====== Page excerpt
6. It is the above two statements by Suzanne Quin, who is Head of the School of Applied Social Science at U.C.D., which Mr. Kelly examines in light of the cross-examination of that witness on 6th May, 2008. The crux of his argument, in support of which he quotes extracts from the cross-examination, is that Suzanne Quin admitted that she had probably not read, nor was she acquainted in detail with, all of the applications made in 2002. She also admitted that the examples given by her in paragraph 7 of her affidavit and in the aforesaid memo were not necessarily from the 2002 documents, and was unable to definitively state that there were.
7. The Plaintiff, in submissions dated 5th December, 2008, argues that the case law makes it clear that a judgment which is obtained through fraud is “a mere nullity” (P v. P  IESC 76, Murray J. quoting Murphy J. in Tassan Din v. Banco Ambrosiano SPA  I.R. 569 at 580). Further, it is contended, from Hip Foong Hong v. J. Neotia & Co.  1 A.C. 888 at 894, that:
“A judgment that is tainted and affected by fraudulent conduct is tainted throughout, and the whole must fail...”
============
====== Rows
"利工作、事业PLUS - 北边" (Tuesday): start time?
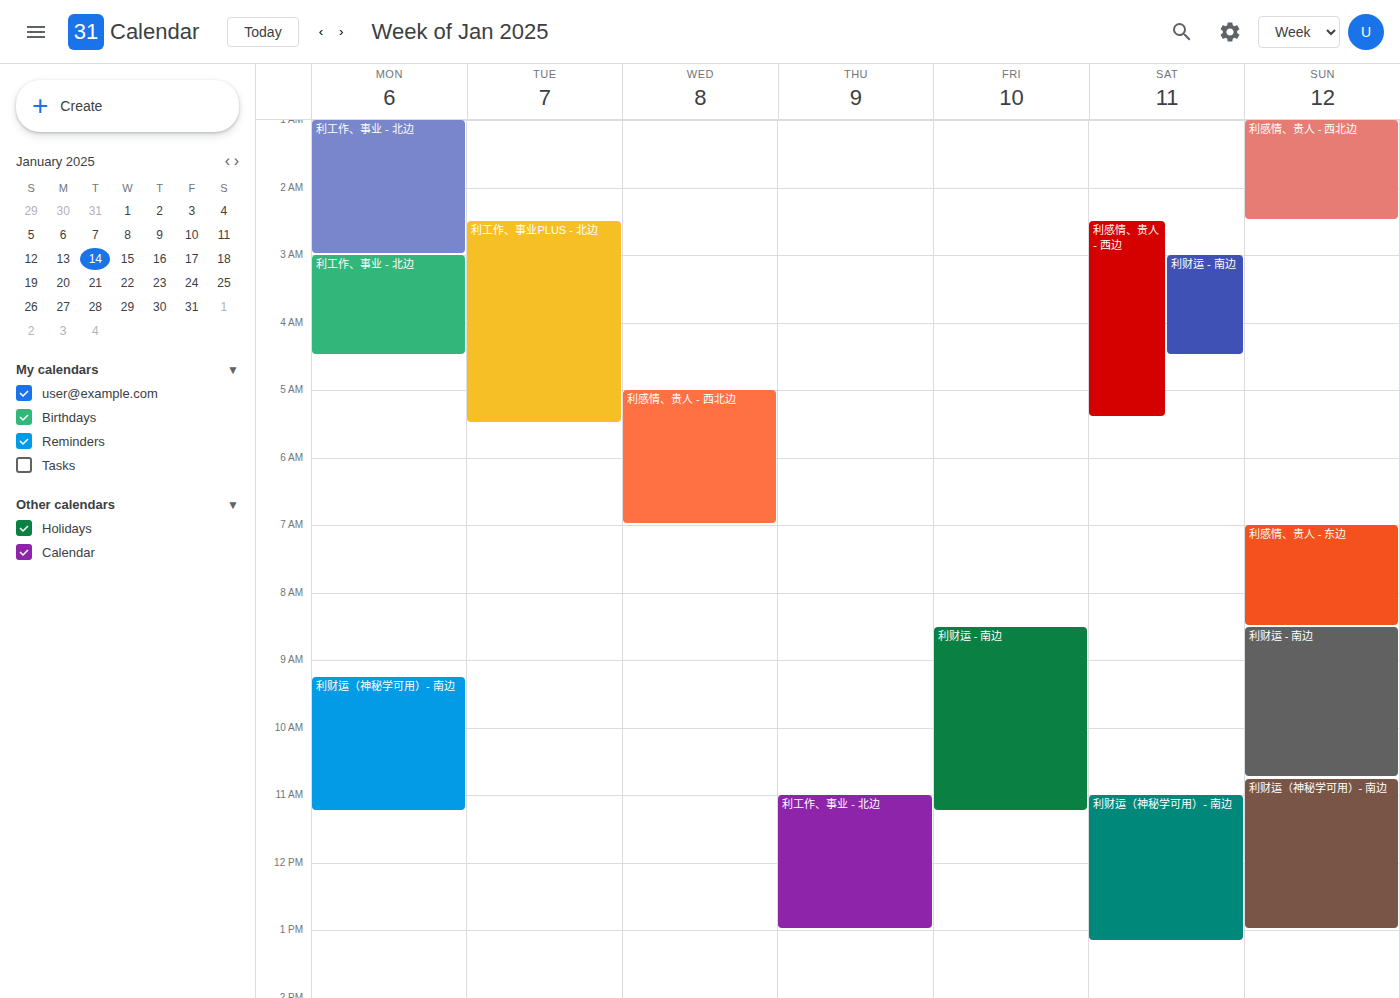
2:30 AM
============
====== Rows
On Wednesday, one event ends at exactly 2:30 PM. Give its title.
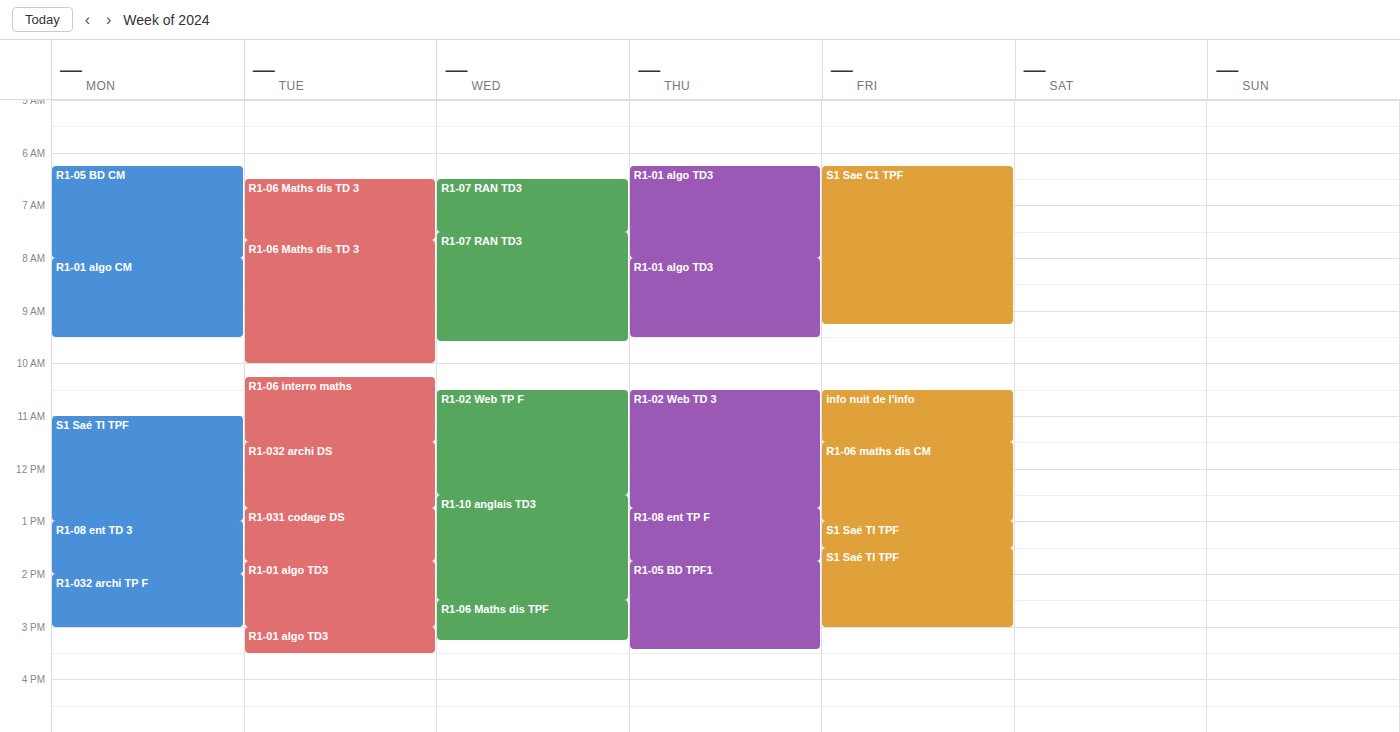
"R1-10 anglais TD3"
============
Work to do:
A – According to the judgment excerpt, on what date was Suzanne Quin cross-examined?
B – Resume the judgment excerpt right after its last quoted sentence and carry the argument forward.
The data comes from a separate source that has nothing to do with the judgment excerpt.

Written responses:
A – 6th May, 2008.

B –
Therefore where a judgment is “tainted” by fraud the whole of judgment must fail.
8. The Plaintiff thus contends that the whole of the judgment of 31st July, 2008 must be nullified given the “fraudulent” representations of Ms. Quin in her affidavit, which were revealed through her cross-examination, and given that such representations appear to be material to the ultimate decision of the judgment.
9. The last few paragraphs of the submissions relate to Ms. Quin being an “agent” of the defendant. The Plaintiff draws attention to the fact that her affidavit contained the phrase “ma[de] on behalf of”, and draws the conclusion that the deponent is thus an agent of the Defendant.
10. In response to these allegations of perjury, Ms. Quin has filed a Supplemental Affidavit dated 9th February, 2009, which states in no uncertain terms what her position is. She reiterates her objections to providing any application forms to the Plaintiff, since even if large amounts of the information contained in them was to be redacted, it could still be possible for the Plaintiff to ascertain whom the applicants therein were. Further she is concerned as to the use which Mr. Kelly may put these documents. She finally prays that the Court prevent Mr. Kelly from repeating the allegations of perjury against her, either in Court or elsewhere.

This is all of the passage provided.